So, while it's not inconceivable that some new force/whatever might be discovered that controls matter in ways we've not seen, the real problem is that in this case there is no problem to solve! It's not like postulated "dark matter" invented to solve a problem with gravity ... in the case of brain/body function there is no mystery to solve, and no need for new physics - our brain/body appears to operate entirely under the control of the currently known laws of nature, which doesn't leave anything for undiscovered physics (or dualistic "souls") to control!


I have a hard time taking arguments against it seriously since they all rest on aspects created entirely by your brain.

Your arm moving a split second before you decide to move it just means you, and your will, are more complex than we expected. All arguments against free will rely on describing the brain as a mathematical and statistical model that predicts the universe.

Yet mathematical and statistical models are a feature of the brain and the actual topology of its mechanisms isn’t even close to understood.


But the brain is, at most, incidental to any of this. The starting point has to be causality violation, no? If all observed actions are either direct or no-hidden-variable-random consequences of previous states, what room is there for free will?


>but the brain is, at most, incidental to this

Citation needed. What we call the universe is our brains model of reality it isn’t divine law. It’s more objective than intuition, to be sure, but until we have to do science with completely unrelated minds we’re stuck formalizing our own brains.


That’s a big if there.


It sure is!

But an observation contradicting it would be the biggest discovery in physics in at least a century.

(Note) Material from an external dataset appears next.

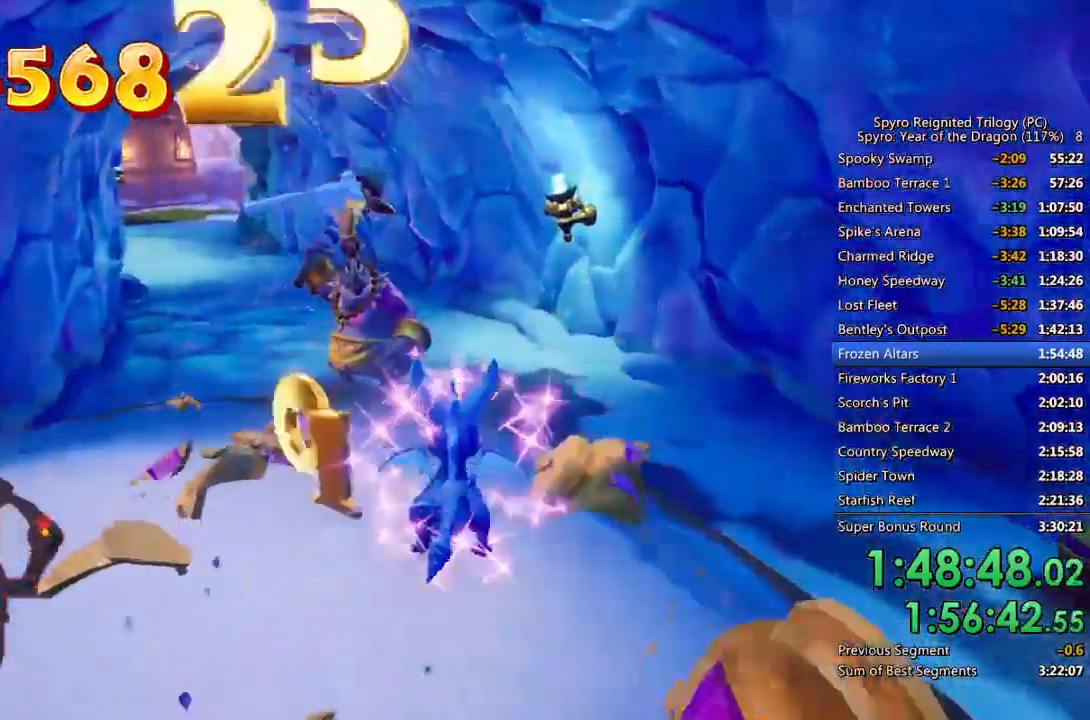
{"buttons": [], "left_stick": "up", "right_stick": "center", "events": [[367, "SQUARE", "up"], [417, "CIRCLE", "down"], [500, "CIRCLE", "up"]]}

I was thinking about the spontaneous appearance of particle anti-particle pairs in a vacuum. Can you say conditions x, y, and z are responsible for those particles appearing at that instant and there's no other way it could have gone?

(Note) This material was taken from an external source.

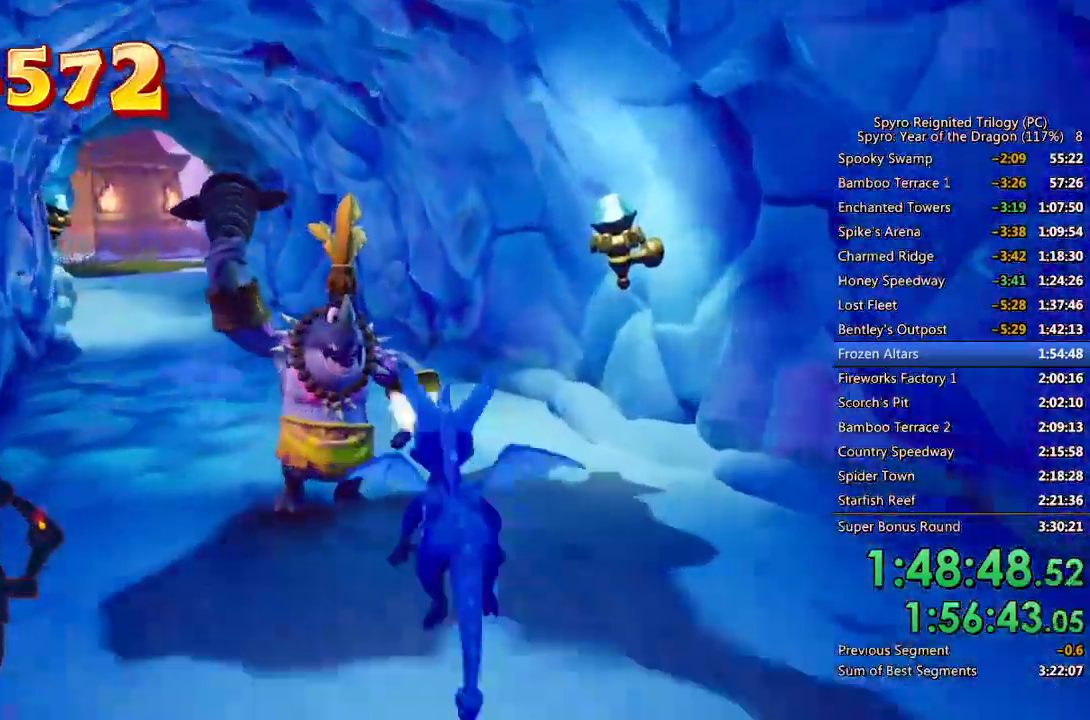
{"buttons": [], "left_stick": "up", "right_stick": "center", "events": [[33, "CIRCLE", "down"], [133, "CIRCLE", "up"], [250, "right_stick", "left"], [283, "left_stick", "up-right"], [450, "left_stick", "up"], [483, "right_stick", "center"]]}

Particle/anti-particle pairs don't really "pop into existence" in any meaningful sense, so probably not the best example of randomness.

We do see unpredictable effects (randomness) quite often, though. Bell's theorem provides some constrains on their source.

But for one to exercise free will (selection of one of multiple future states from a given present state) to, say, not eat the last oreo by biasing quantum randomness to invoke a whole chain of high-gain non-linear effects (maybe have a sodium ion change it's momentum slightly to cause a neuron to trigger to... etc etc... to send different actuation commands to the muscles to pick up the cookie) would require not just a mechanism for this free-will biasing but also retrocausality to let something in the system "know" that this was the place in its orbital where the electron had to interact in order to choose to leave the cookie until tomorrow. The use of a high-gain effect chain means that the initial instance of free will is smaller, and therefore more likely that we've just not noticed it so far, but it makes it harder to put together a meaningful story for how these free will instances reflect a "choice" instead of just a statistical divergence.


As fas as I know there is no known mechanism for why consciousness exists. Do you have a similar view towards arguments in favor of the existence of consciousness? What about the laws of physics? There’s no known mechanism for how they came about. People studied gravity well before they came up with plausible theories for its existence and how exactly it operates (at a large enough scale).


I think you would have to have similar arguments for consciousness as well?

Certainly I don't think there's much argument that the laws of physics are a moderately good fit for observed phenomenon. They came about by generations of physicists refining previous models.

I would consider the question of why mathematical models that fit observed phenomenon exist at all to be an open question.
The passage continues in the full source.